Data supplied Block Start
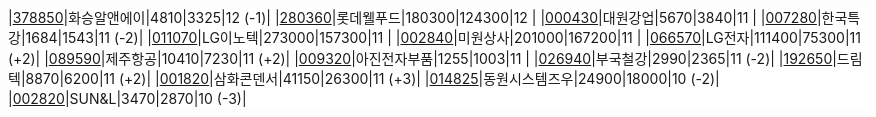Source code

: |[378850](https://finance.daum.net/quotes/A378850)|화승알앤에이|4810|3325|12 (-1)|
|[280360](https://finance.daum.net/quotes/A280360)|롯데웰푸드|180300|124300|12 |
|[000430](https://finance.daum.net/quotes/A000430)|대원강업|5670|3840|11 |
|[007280](https://finance.daum.net/quotes/A007280)|한국특강|1684|1543|11 (-2)|
|[011070](https://finance.daum.net/quotes/A011070)|LG이노텍|273000|157300|11 |
|[002840](https://finance.daum.net/quotes/A002840)|미원상사|201000|167200|11 |
|[066570](https://finance.daum.net/quotes/A066570)|LG전자|111400|75300|11 (+2)|
|[089590](https://finance.daum.net/quotes/A089590)|제주항공|10410|7230|11 (+2)|
|[009320](https://finance.daum.net/quotes/A009320)|아진전자부품|1255|1003|11 |
|[026940](https://finance.daum.net/quotes/A026940)|부국철강|2990|2365|11 (-2)|
|[192650](https://finance.daum.net/quotes/A192650)|드림텍|8870|6200|11 (+2)|
|[001820](https://finance.daum.net/quotes/A001820)|삼화콘덴서|41150|26300|11 (+3)|
|[014825](https://finance.daum.net/quotes/A014825)|동원시스템즈우|24900|18000|10 (-2)|
|[002820](https://finance.daum.net/quotes/A002820)|SUN&L|3470|2870|10 (-3)|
Data supplied Block End
• _What is being asked_
Copy out the data above to the letter, and keep every picture out of it.

• _The completed task_
Source code

: |[378850](https://finance.daum.net/quotes/A378850)|화승알앤에이|4810|3325|12 (-1)|
|[280360](https://finance.daum.net/quotes/A280360)|롯데웰푸드|180300|124300|12 |
|[000430](https://finance.daum.net/quotes/A000430)|대원강업|5670|3840|11 |
|[007280](https://finance.daum.net/quotes/A007280)|한국특강|1684|1543|11 (-2)|
|[011070](https://finance.daum.net/quotes/A011070)|LG이노텍|273000|157300|11 |
|[002840](https://finance.daum.net/quotes/A002840)|미원상사|201000|167200|11 |
|[066570](https://finance.daum.net/quotes/A066570)|LG전자|111400|75300|11 (+2)|
|[089590](https://finance.daum.net/quotes/A089590)|제주항공|10410|7230|11 (+2)|
|[009320](https://finance.daum.net/quotes/A009320)|아진전자부품|1255|1003|11 |
|[026940](https://finance.daum.net/quotes/A026940)|부국철강|2990|2365|11 (-2)|
|[192650](https://finance.daum.net/quotes/A192650)|드림텍|8870|6200|11 (+2)|
|[001820](https://finance.daum.net/quotes/A001820)|삼화콘덴서|41150|26300|11 (+3)|
|[014825](https://finance.daum.net/quotes/A014825)|동원시스템즈우|24900|18000|10 (-2)|
|[002820](https://finance.daum.net/quotes/A002820)|SUN&L|3470|2870|10 (-3)|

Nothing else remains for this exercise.